Und wenn jemand Ihnen sagen will, wie Sie Ihren Job machen sollen, werden Sie auch Einspruch erheben. Journalismus ist ein Beruf wie jeder andere auch. Und Journalisten sind meist gut ausgebildet. Ohne Studium und Volontariat hat man heute kaum Chancen, eine journalistische Karriere zu machen. Dass andere eine andere Sichtweise auf Sachverhalte haben, ist natürlich. Es finden sich immer Gegenargumente.
Laut einer repräsentativen Umfrage des ifk Institut für Kommunikationswissenschaft im Jahr 2005 wollen 89 Prozent der Journalisten „möglichst neutral und präzise informieren“. Die Ambitionen von Kritik und Kontrolle hätten deutlich abgenommen, es dominieren die Journalisten, die „komplexe Sachverhalte erklären und vermitteln“ wollen. Vorsätzlich falsch berichten will selbst die „Bild“-Zeitung nicht. Das schadet letztendlich dem Medium und dem Reporter. Ein Journalist, der ständig falsch recherchiert, wird in keinem Medium lange arbeiten.
Wer schlechte Presse bekommt, ist oft selbst schuld
In den Medien kann eine kritische oder gar falsche Berichterstattung für ein Unternehmensimage fatal sein. Ein Ruf ist schnell beschädigt. Trotz Freispruchs wird Wettermoderator Jörg Kachelmann nie wieder sein altes positives Image herstellen können. Kaum einer will inzwischen Gurken aus Spanien essen, auch wenn der Ehec-Virus anscheinend gar nicht ursächlich mit spanischem Gemüse zusammenhängt.
Ein möglicher Imageverlust ist mit Fakten nicht so einfach wiederherzustellen. Das Image eines Unternehmens, einer Branche, einer Person beruht auf subjektiv empfundenen Vorstellungen. Und ein „komisches“ Gefühl einer Person, einem Produkt oder einer Branche gegenüber ist nicht leicht wegzuradieren.

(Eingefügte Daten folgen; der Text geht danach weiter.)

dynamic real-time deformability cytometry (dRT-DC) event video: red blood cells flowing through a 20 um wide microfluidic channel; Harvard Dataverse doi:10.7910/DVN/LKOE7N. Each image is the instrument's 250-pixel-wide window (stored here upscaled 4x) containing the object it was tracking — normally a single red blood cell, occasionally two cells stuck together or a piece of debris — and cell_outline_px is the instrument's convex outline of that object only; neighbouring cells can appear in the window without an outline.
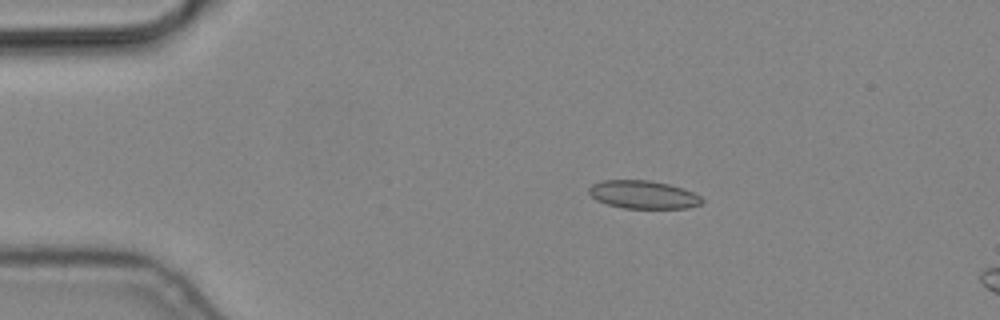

Bei der Ehec-Epidemie trägt schlechte Informationspolitik zu Verunsicherung und schlechtem Image bei. Es sind nicht die Journalisten, die die Krise gestaltet haben. Daher gehört eine präventive Krisen-PR im Unternehmen oder Verband zu den wichtigsten Instrumenten der Öffentlichkeitsarbeit. Kritische Berichterstattung ist nicht zu vermeiden. Es liegt aber nicht nur an den Medien, wenn man darin schlecht aussieht. „Krisis“ kommt aus dem Griechischen und bedeutet „(Ent-)Scheidung, entscheidende Wendung“. Es ist immer ein Prozess, den die Medien durch ihre Berichterstattung beschleunigen. Er muss aber von Unternehmens- bzw. Verbandsseite auch intensiv mitgegangen werden. Der ständige und aktive Umgang mit den Medien spielt dabei eine entscheidende Rolle, wenn man aus einem Imagetief wieder herauskommen will.
Ein Journalist muss eine andere Sicht der Dinge haben dürfen, sonst wären Journalismus und Pressefreiheit überflüssig. Für Kontrolle und Korruption in den Medien wären die Türen geöffnet.